Yesterday’s commentary on the role of funding from Bill Gates and teachers unions in school reform garnered some critical response. One perspective comes from one of Dropout Nation‘s contributors, Virginia charter school teacher Chad Sansing. In this Voices of the Dropout Nation, Sansing explains his hesitance with the use of money in advocacy by both sides — and what on which the money should be better spent. Although your editor argues that Gates and other reformers, in particular, have spent plenty of money on innovation and must be players in advocacy in order to sustain those efforts, Sansing offers a different perspective worth considering. And I’ll have a response to a question he poses later this week.

Like RiShawn, I’m not enamored of traditional public education. I also recognize the value in Gates’ modeling of philanthropic investment in public education. But I worry whenever I read about advocacy or lobbying. I’m not comfortable with anyone influencing the education debate with large amounts of money because it sends the message, at least to me, that those without the money or representation to participate – including teachers like me who don’t necessarily find common cause with either side, and students across the nations – don’t have what it takes to change education for the better. The money spent on framing the debate between two sides is money that could be better spent unearthing the innovations in public schools around and in-between them.

We desperately and rightly want an educational system that works, but what works, in my experience, isn’t neat or tidy, and no body wants to pay for a mess. The difference in education is that a spill or leak of ideas from stakeholders at all levels would help advance our enterprise in ways that other messes, like ecological disasters, don’t advance ecology.

This is also why I object to common standards and assessments. Here’s where I stand: I am convinced that students learn more pursuing what matters to them, and that the job of teaching can become linking students’ interests and dreams to critical thinking and communications skills necessary to lead a life of agency, altruism, and happiness.
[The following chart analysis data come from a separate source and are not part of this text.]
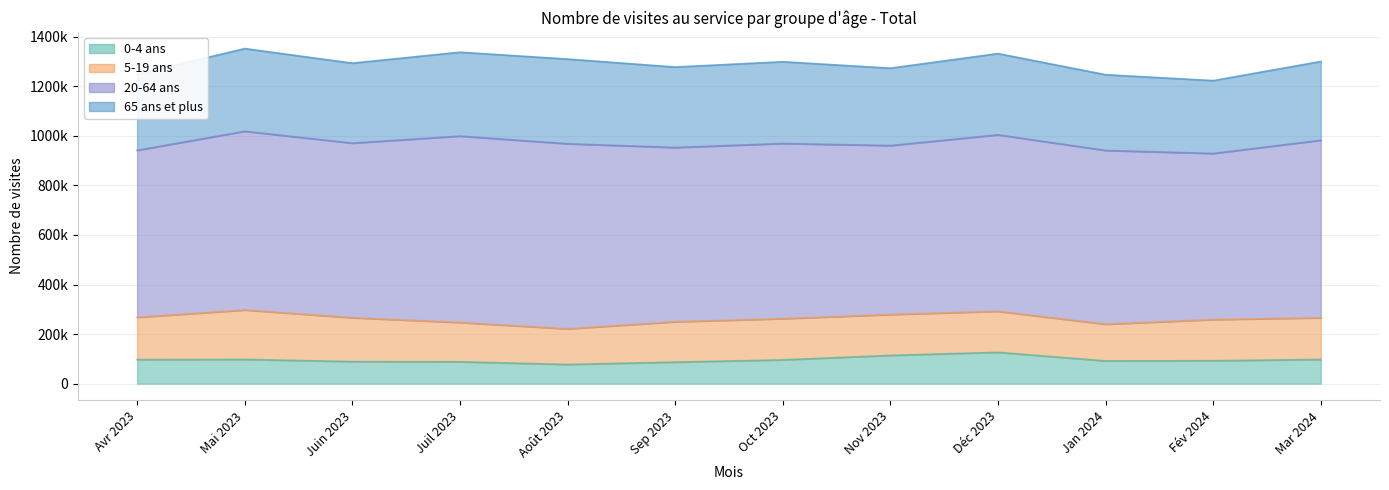

Is it true that 65+ equals 317869 at 11?

True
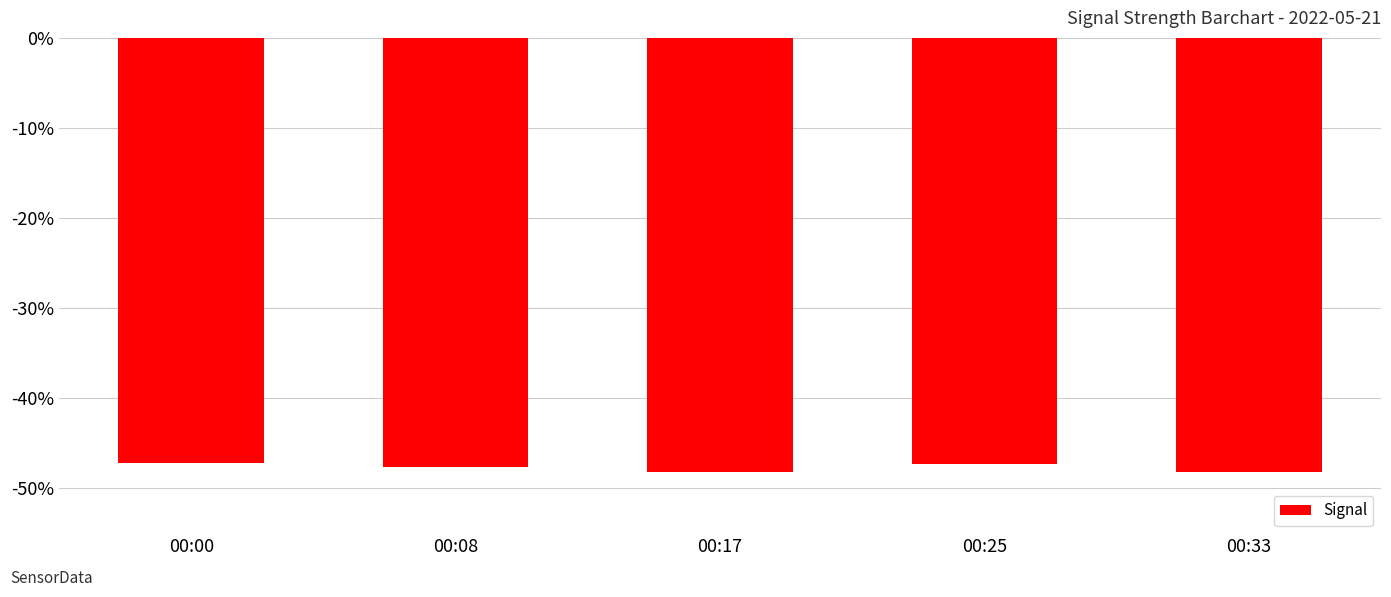

What is the sum of the values at 00:25 and 00:33?

-95.6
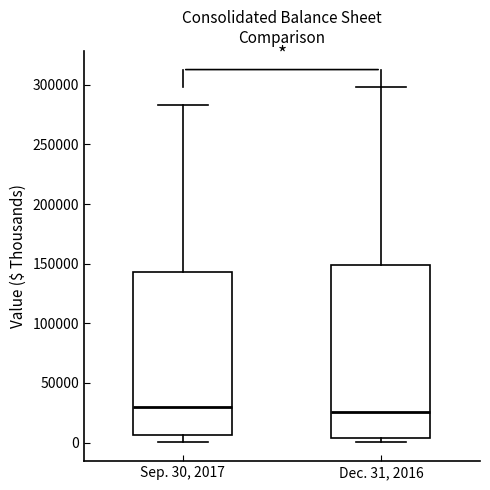

Which box is the tallest, from its lower edge to its upper edge?

Dec. 31, 2016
If we could come up with an accountability model for developing approaches and authentic assessments to reach every kid, we’d be better off and we’d have more viable alternatives to standardization than we’ll ever have following a single standardized accountability model.

Finally, I worry that the money spent in limiting the education debate to two sides encourages the government to craft educational funding policies that align with one aide or the other and that this federal funding unduly exerts a kind of paradoxically monopole magnetic field around education that lines up states and localities behind one-stop-shopping educational outlets for standards, curriculum, “solutions,” “interventions,” assessments, and teacher evaluation programs. What we need is more innovation from everywhere, including the little guys whose innovations aren’t always seen or heard.

What would you suggest the little guys do, RiShawn?  I also ask that of all the readers here. To whom should we speak? What should our elevator pitch be?